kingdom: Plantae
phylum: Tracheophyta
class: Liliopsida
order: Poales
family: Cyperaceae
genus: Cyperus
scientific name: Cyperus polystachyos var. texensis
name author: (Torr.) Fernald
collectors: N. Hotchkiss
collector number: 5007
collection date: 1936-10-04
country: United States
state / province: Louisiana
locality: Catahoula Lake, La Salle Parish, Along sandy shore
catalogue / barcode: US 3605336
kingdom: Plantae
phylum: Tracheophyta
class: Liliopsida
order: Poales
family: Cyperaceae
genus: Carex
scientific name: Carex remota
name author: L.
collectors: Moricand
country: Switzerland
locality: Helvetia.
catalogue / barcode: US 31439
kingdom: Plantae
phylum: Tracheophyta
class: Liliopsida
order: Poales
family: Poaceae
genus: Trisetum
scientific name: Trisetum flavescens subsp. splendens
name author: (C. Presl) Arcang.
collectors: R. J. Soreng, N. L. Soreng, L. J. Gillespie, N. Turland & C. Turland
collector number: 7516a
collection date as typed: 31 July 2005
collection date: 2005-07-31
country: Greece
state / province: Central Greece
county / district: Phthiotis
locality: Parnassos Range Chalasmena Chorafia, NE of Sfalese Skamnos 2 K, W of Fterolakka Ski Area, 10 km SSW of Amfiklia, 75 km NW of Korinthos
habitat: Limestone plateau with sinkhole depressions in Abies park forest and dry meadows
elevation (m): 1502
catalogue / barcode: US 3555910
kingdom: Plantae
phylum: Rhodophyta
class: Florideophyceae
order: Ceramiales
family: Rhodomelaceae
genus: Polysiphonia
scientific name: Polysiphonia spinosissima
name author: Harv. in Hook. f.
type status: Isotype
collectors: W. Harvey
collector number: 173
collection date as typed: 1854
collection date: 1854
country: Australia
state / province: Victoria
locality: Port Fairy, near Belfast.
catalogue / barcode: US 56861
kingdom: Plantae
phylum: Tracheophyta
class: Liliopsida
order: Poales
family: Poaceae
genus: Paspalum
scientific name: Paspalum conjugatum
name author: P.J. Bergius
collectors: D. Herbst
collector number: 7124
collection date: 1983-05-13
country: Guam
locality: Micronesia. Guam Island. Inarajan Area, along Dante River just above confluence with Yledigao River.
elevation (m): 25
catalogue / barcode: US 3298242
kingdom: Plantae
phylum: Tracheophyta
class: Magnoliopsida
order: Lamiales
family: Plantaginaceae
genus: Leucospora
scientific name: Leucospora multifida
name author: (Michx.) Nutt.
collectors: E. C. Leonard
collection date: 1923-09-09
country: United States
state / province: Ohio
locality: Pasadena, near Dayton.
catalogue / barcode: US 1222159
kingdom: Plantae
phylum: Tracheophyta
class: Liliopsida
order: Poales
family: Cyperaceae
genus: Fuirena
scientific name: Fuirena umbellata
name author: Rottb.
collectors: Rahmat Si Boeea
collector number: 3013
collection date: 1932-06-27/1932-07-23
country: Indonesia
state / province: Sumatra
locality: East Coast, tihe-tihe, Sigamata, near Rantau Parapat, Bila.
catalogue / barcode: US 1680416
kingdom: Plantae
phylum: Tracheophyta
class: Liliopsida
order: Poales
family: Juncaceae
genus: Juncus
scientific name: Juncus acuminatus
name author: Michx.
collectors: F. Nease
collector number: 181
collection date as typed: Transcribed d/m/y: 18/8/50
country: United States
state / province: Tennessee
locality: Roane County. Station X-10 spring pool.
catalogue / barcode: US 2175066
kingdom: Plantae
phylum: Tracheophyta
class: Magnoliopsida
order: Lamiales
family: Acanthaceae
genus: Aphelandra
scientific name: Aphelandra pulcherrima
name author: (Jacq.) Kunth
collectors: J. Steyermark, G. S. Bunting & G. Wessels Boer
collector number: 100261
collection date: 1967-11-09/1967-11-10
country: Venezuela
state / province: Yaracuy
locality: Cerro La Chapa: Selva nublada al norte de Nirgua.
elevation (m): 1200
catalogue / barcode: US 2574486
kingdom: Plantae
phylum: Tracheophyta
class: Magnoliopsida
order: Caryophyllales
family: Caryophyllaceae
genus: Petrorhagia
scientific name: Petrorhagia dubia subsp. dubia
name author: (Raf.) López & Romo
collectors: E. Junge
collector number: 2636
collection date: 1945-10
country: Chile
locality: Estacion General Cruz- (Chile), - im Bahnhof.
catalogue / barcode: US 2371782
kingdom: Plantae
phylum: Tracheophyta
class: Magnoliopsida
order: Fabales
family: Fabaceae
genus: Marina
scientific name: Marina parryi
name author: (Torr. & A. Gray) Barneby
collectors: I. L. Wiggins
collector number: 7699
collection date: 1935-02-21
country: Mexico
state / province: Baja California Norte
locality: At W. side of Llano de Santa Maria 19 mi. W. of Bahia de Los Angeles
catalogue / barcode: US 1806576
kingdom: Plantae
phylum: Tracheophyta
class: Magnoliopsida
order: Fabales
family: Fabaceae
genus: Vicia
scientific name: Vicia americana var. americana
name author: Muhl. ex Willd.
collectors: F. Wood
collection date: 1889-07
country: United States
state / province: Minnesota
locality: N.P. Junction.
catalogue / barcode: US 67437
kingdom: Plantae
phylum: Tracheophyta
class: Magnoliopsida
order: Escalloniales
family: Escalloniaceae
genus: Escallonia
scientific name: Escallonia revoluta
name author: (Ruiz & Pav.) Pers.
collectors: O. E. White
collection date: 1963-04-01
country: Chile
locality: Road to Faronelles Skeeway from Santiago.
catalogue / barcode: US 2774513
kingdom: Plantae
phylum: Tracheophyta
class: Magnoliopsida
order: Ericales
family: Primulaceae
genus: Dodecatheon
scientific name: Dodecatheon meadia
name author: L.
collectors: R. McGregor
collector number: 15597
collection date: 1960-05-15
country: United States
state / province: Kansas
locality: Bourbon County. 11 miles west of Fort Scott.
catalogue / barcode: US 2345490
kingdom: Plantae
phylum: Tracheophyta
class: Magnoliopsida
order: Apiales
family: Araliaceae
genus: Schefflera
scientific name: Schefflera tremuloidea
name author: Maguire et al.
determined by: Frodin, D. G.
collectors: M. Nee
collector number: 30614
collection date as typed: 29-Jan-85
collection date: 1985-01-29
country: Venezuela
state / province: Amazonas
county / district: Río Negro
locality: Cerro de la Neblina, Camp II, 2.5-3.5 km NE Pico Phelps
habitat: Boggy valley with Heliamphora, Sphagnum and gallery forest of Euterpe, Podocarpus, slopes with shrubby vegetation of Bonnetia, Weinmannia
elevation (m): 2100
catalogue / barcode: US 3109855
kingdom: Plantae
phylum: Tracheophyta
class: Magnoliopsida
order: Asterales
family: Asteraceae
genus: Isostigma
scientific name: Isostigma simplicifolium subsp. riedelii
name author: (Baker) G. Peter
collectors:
********************
## Written instruction
Copy out the data from the line with "locality: Roane County." up to and including the line with "state / province: Baja California Norte", keeping every character the same.

## Complete output
locality: Roane County. Station X-10 spring pool.
catalogue / barcode: US 2175066
kingdom: Plantae
phylum: Tracheophyta
class: Magnoliopsida
order: Lamiales
family: Acanthaceae
genus: Aphelandra
scientific name: Aphelandra pulcherrima
name author: (Jacq.) Kunth
collectors: J. Steyermark, G. S. Bunting & G. Wessels Boer
collector number: 100261
collection date: 1967-11-09/1967-11-10
country: Venezuela
state / province: Yaracuy
locality: Cerro La Chapa: Selva nublada al norte de Nirgua.
elevation (m): 1200
catalogue / barcode: US 2574486
kingdom: Plantae
phylum: Tracheophyta
class: Magnoliopsida
order: Caryophyllales
family: Caryophyllaceae
genus: Petrorhagia
scientific name: Petrorhagia dubia subsp. dubia
name author: (Raf.) López & Romo
collectors: E. Junge
collector number: 2636
collection date: 1945-10
country: Chile
locality: Estacion General Cruz- (Chile), - im Bahnhof.
catalogue / barcode: US 2371782
kingdom: Plantae
phylum: Tracheophyta
class: Magnoliopsida
order: Fabales
family: Fabaceae
genus: Marina
scientific name: Marina parryi
name author: (Torr. & A. Gray) Barneby
collectors: I. L. Wiggins
collector number: 7699
collection date: 1935-02-21
country: Mexico
state / province: Baja California Norte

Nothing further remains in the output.